ABOUT THIS EXERCISE: Pictures stay out; everything else in the listing below is to be restated word for word.

SUPPLIED INFORMATION:

···

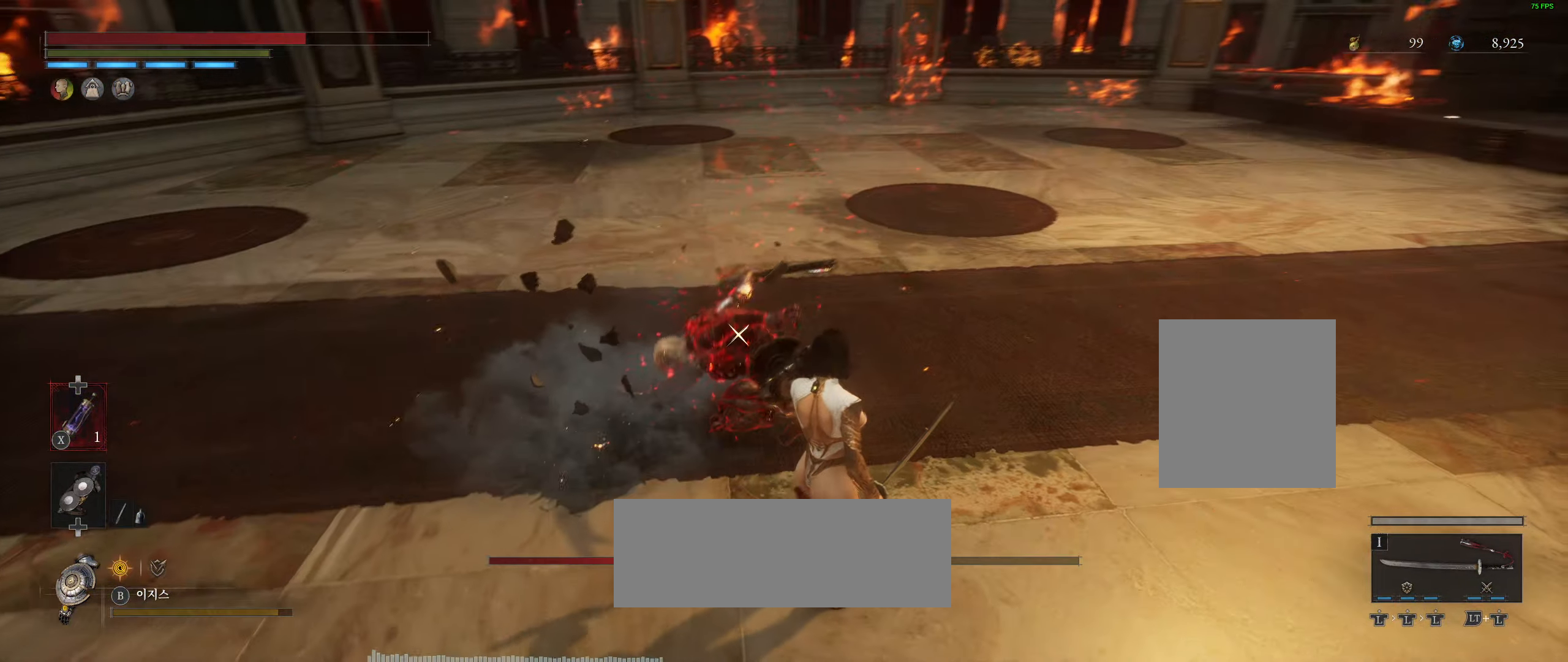
{"dt_ms": 500, "buttons": [], "left_stick": "center"}
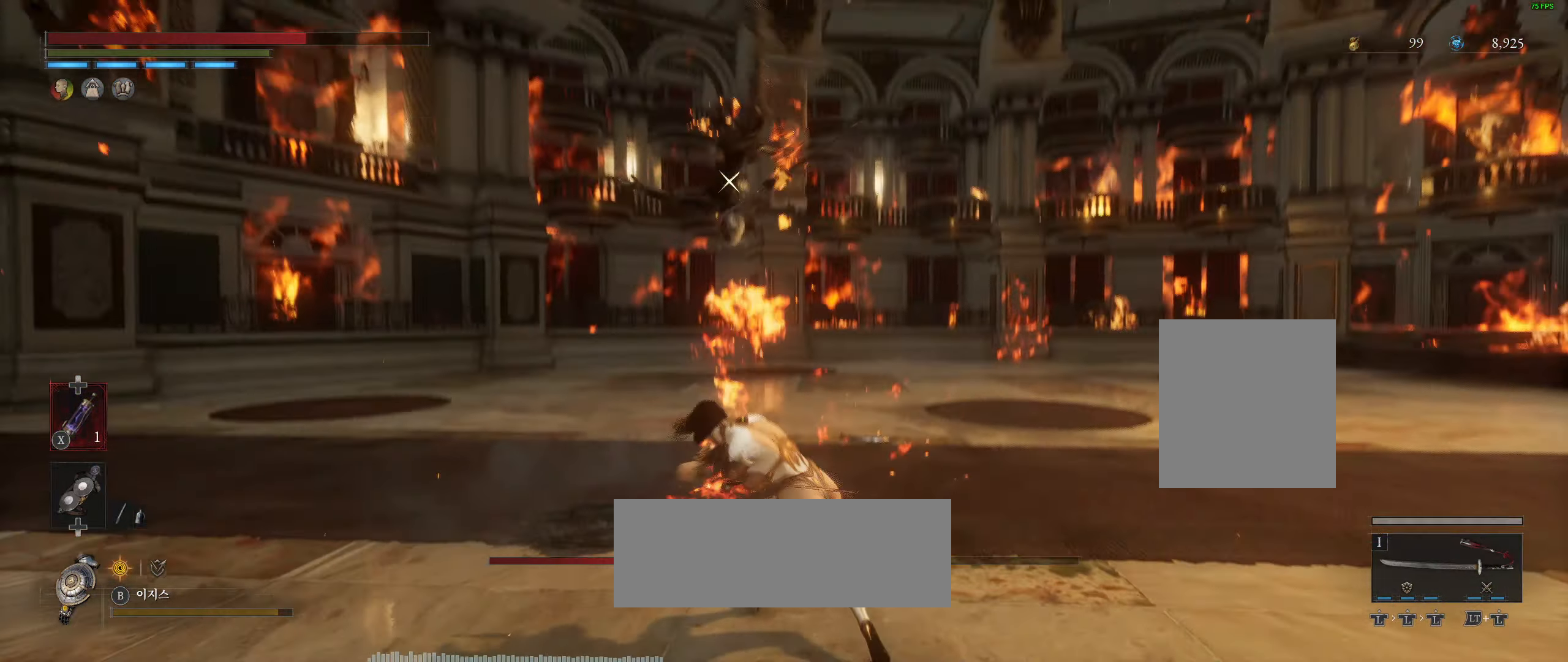
{"dt_ms": 500, "buttons": [], "left_stick": "center", "events": []}
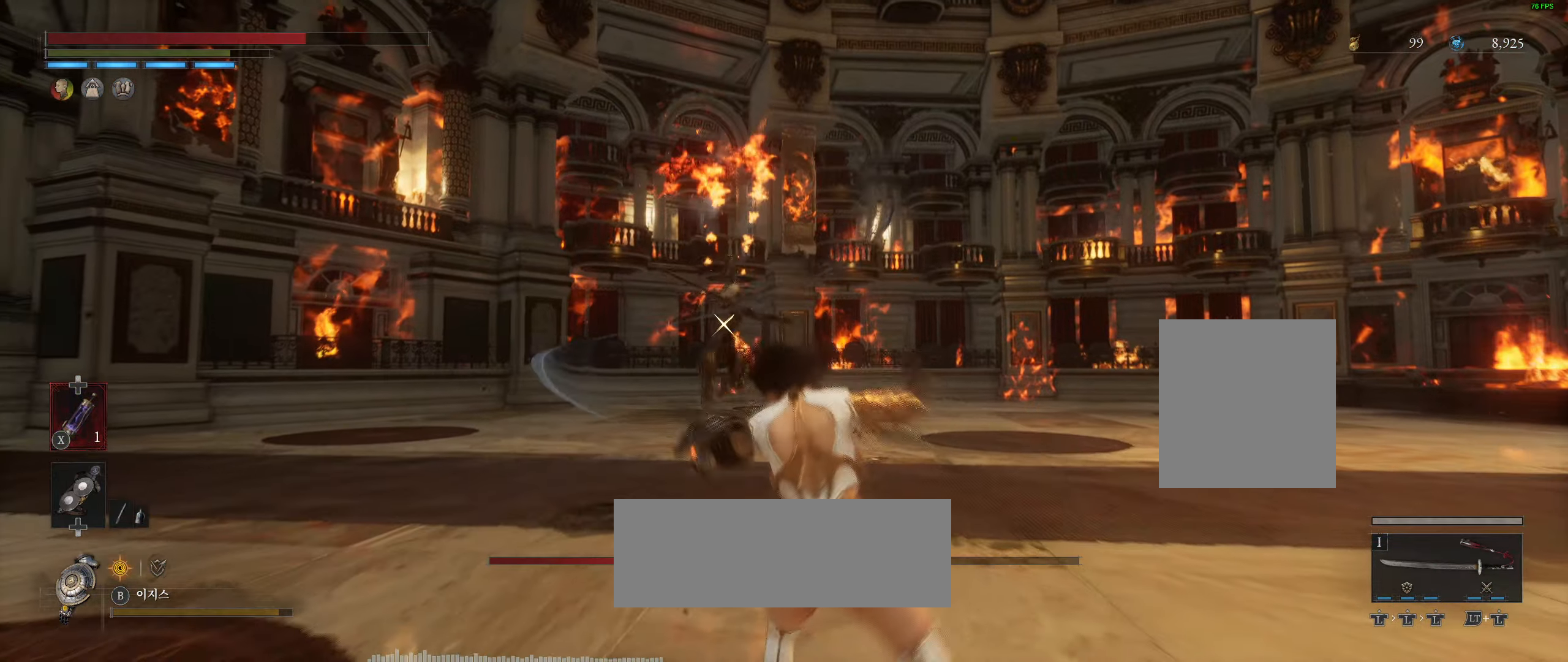
{"dt_ms": 500, "buttons": [], "left_stick": "up-right", "events": [[433, "left_stick", "up-right"]]}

···

RESULT:
{"dt_ms": 500, "buttons": [], "left_stick": "center"}
{"dt_ms": 500, "buttons": [], "left_stick": "center", "events": []}
{"dt_ms": 500, "buttons": [], "left_stick": "up-right", "events": [[433, "left_stick", "up-right"]]}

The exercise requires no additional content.